Coauteur du recueil Devenirs du roman (éditions Naïve, 2007), pourriez-vous décrypter pour nous les grandes tendances, les enjeux du roman français d’aujourd’hui ?

Je ne crois pas à l’idée de tendance. Ce sont en général les éditeurs et les journalistes qui les fabriquent, pas les écrivains. Dans les Devenirs du roman, nous avons précisément essayé entre autres de montrer à quel point la pratique romanesque échappait à l’idée de tendance ou de définition - forcément restrictive. Le roman est avant tout forme élastique, indéfinie, qui s’est progressivement libérée de ses canons. A mes yeux, s’il y a un enjeu romanesque aujourd’hui, ce serait le suivant : comment donner voix à la complexité et au désordre.
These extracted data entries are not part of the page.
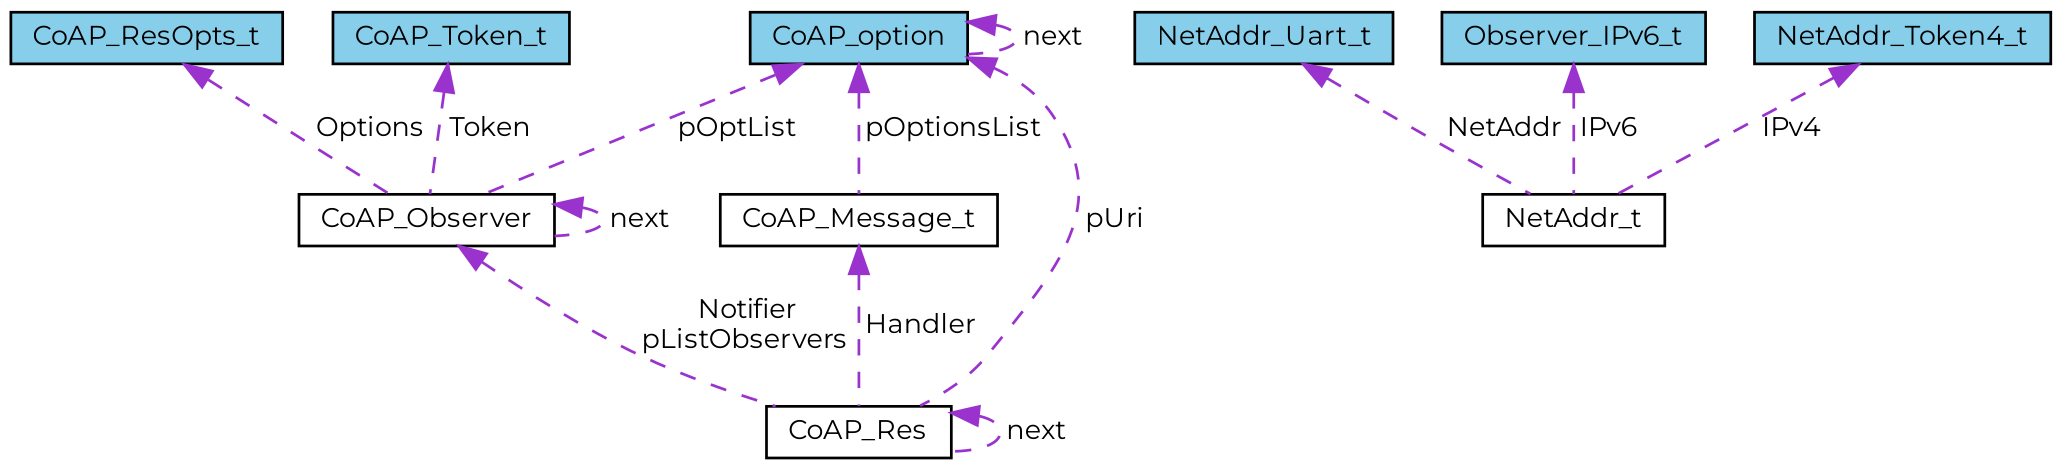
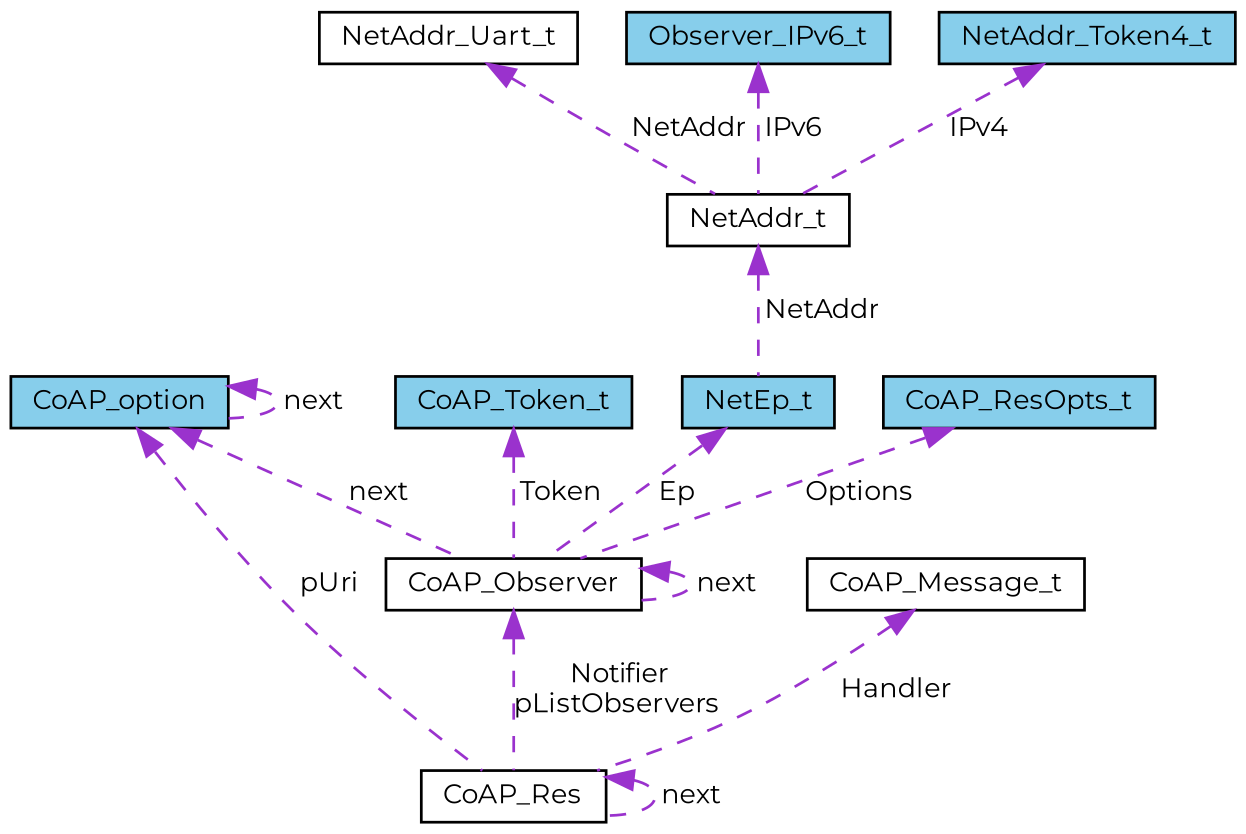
  digraph {
    fontname=Montserrat
    node [color=black fillcolor=skyblue fontname=Montserrat fontsize=10 shape=record style=filled]
    edge [color=darkorchid3 dir=back fontname=Montserrat fontsize=10 labelfontname=Helvetica labelfontsize=10 style=dashed]
    n1 [fillcolor=white fontcolor=black height=0.2 label=CoAP_Res width=0.4]
    n2 [height=0.2 label=CoAP_ResOpts_t width=0.4]
    n3 [fillcolor=white height=0.2 label=CoAP_Observer width=0.4]
    n4 [height=0.2 label=CoAP_option width=0.4]
    n5 [fillcolor=white height=0.2 label=CoAP_Message_t width=0.4]
    n6 [height=0.2 label=CoAP_Token_t width=0.4]
+   n7 [height=0.2 label=NetEp_t width=0.4]
    n8 [fillcolor=white height=0.2 label=NetAddr_t width=0.4]
-   n9 [height=0.2 label=NetAddr_Uart_t width=0.4]
+   n9 [fillcolor=white height=0.2 label=NetAddr_Uart_t width=0.4]
    n10 [height=0.2 label=Observer_IPv6_t width=0.4]
    n11 [height=0.2 label=NetAddr_Token4_t width=0.4]
    n1 -> n1 [label=" next"]
    n2 -> n3 [label=" Options"]
    n3 -> n1 [label=" Notifier\npListObservers"]
    n3 -> n3 [label=" next"]
    n4 -> n1 [label=" pUri"]
-   n4 -> n3 [label=" pOptList"]
+   n4 -> n3 [label=" next"]
    n4 -> n4 [label=" next"]
-   n4 -> n5 [label=" pOptionsList"]
    n5 -> n1 [label=" Handler"]
    n6 -> n3 [label=" Token"]
+   n7 -> n3 [label=" Ep"]
+   n8 -> n7 [label=" NetAddr"]
    n9 -> n8 [label=" NetAddr"]
    n10 -> n8 [label=" IPv6"]
    n11 -> n8 [label=" IPv4"]
  }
Comment résoudre l’équation entre désordre du monde et ordre de la narration.

Ancien journaliste du magazine culturel Chronic’art, vous êtes également chroniqueur littéraire dans l’émission culturelle اa balance à Paris sur la chaîne Paris Première.

L’interaction qui existe entre critique journalistique et édition est souvent montrée du doigt de nos jours. Pourriez-vous nous donner un aperçu de l’environnement littéraire parisien ?

Qu’il y ait des relations incestueuses entre presse, édition et écrivains est un fait. Il peut d’abord surprendre - il m’a surpris. Mais au final, ce phénomène ne me semble ni nouveau, ni complètement absurde. L’essentiel est ailleurs : dans le travail fourni. Concentrer toute son énergie à la dénonciation des coutumes du "milieu littéraire" est inutile et sans effets.

Romans, biographie fictive, recueil de tendance sociologique. Quel sera le genre de votre prochain livre : un roman ou une pièce de théâtre ?

Il s’agit d’un roman à plusieurs voix, dont l’une est celle d’un acteur de théâtre. Mais j’aimerais un jour écrire une pièce de théâtre.

Etes-vous déjà allé en Iran ? Avez-vous un quelconque rapport avec ce pays, via par exemple la littérature et la culture persane ?

Je n’ai jamais visité l’Iran. Ca arrivera peut-être un jour.

Merci pour le temps que vous nous avez accordé, alors même que vous étiez en train d’écrire la fin de votre prochain manuscrit.